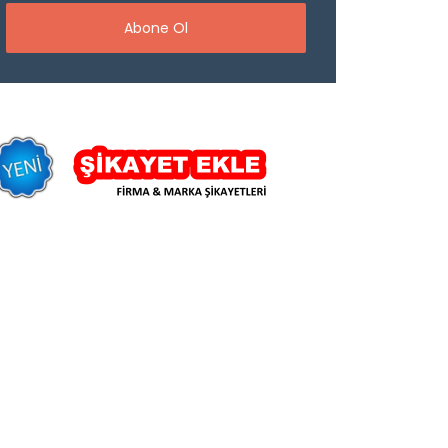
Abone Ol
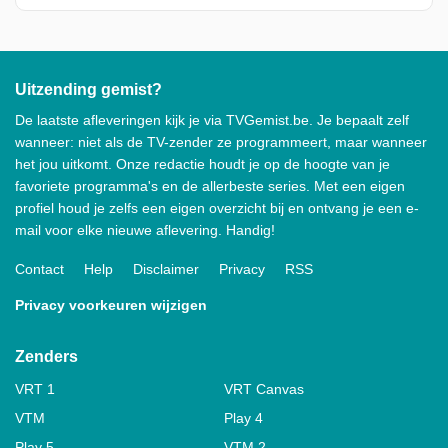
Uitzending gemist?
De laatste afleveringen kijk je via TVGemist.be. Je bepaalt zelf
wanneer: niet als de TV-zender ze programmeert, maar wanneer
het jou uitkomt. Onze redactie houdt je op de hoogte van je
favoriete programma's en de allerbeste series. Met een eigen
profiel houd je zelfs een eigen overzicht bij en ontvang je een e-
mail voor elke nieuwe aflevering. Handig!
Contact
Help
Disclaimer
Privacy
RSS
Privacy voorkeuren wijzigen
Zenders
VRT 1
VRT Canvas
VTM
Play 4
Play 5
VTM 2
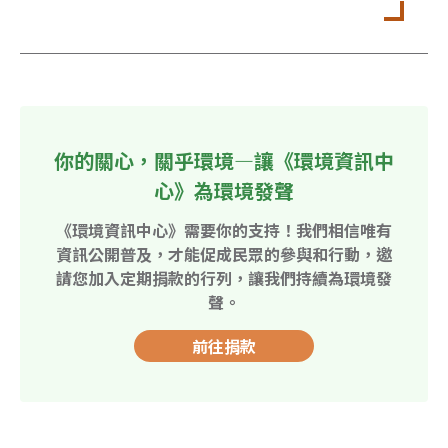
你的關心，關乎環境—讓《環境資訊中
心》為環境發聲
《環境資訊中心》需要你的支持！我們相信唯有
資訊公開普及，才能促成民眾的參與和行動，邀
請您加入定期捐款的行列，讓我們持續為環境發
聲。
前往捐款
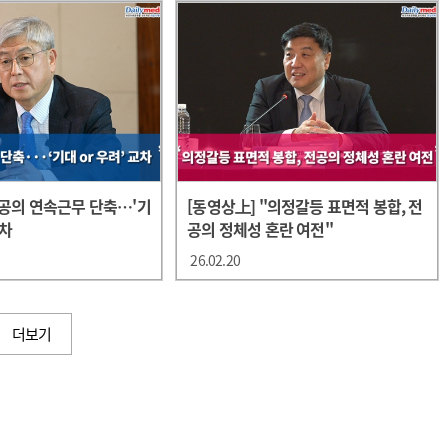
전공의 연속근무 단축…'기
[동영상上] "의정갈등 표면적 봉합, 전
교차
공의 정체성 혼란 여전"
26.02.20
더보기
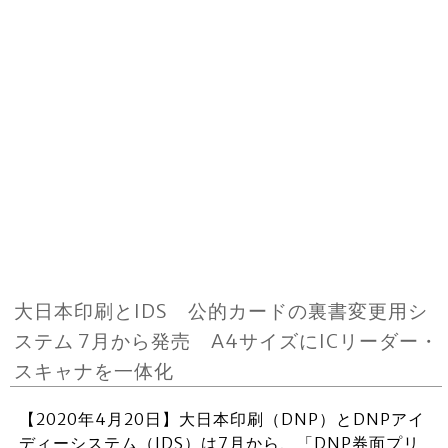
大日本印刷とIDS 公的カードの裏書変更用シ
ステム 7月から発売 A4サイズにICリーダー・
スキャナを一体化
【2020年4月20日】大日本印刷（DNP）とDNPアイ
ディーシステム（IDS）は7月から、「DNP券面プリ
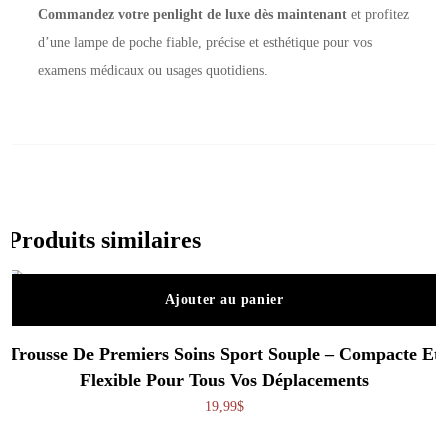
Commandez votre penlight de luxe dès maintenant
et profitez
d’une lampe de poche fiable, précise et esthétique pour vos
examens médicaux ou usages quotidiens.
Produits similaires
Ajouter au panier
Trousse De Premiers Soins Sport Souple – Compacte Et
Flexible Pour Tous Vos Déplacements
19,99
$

☆ ☆ ☆ ☆ ☆

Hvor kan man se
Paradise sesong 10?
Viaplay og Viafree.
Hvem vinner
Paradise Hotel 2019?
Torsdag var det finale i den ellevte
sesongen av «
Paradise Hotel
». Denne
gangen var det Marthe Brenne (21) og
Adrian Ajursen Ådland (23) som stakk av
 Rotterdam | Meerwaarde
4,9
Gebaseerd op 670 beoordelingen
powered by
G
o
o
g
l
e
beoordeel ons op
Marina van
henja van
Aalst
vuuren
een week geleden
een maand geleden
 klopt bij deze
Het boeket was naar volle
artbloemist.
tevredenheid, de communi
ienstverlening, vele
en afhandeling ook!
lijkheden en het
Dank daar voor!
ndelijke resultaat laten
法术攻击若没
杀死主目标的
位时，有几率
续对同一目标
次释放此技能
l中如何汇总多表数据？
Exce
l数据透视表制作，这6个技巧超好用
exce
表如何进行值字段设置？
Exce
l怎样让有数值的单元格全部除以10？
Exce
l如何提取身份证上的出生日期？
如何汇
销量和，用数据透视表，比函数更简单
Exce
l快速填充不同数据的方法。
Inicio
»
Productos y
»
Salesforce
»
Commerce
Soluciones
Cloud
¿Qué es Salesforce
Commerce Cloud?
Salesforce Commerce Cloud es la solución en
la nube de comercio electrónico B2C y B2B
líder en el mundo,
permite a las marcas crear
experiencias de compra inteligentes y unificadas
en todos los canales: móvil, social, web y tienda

☆ ☆ ☆ ☆ ☆

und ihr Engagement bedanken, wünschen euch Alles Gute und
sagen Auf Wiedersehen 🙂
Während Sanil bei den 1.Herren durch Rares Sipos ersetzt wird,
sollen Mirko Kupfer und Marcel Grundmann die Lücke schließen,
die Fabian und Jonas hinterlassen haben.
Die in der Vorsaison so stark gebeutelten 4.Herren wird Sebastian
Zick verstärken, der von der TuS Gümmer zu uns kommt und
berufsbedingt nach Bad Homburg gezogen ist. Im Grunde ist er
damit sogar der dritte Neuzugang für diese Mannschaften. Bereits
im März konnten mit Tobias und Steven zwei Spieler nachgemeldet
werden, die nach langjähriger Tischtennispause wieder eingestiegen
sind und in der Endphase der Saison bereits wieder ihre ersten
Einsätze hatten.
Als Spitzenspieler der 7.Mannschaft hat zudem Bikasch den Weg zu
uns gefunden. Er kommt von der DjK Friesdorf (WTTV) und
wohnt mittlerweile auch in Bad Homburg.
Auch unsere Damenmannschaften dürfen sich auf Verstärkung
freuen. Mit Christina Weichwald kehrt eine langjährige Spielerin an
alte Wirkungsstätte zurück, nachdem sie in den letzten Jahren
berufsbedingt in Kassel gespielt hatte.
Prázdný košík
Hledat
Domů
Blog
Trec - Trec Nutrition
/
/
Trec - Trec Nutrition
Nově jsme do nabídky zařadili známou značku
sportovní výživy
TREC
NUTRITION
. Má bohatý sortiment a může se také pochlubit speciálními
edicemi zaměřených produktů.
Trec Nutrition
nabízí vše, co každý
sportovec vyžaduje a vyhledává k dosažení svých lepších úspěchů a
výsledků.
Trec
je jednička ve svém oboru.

☆ ☆ ☆ ☆ ☆

Problem description.
List every line in the rows above that contains the word "Herren".

Written answer.
Während Sanil bei den 1.Herren durch Rares Sipos ersetzt wird,
Die in der Vorsaison so stark gebeutelten 4.Herren wird Sebastian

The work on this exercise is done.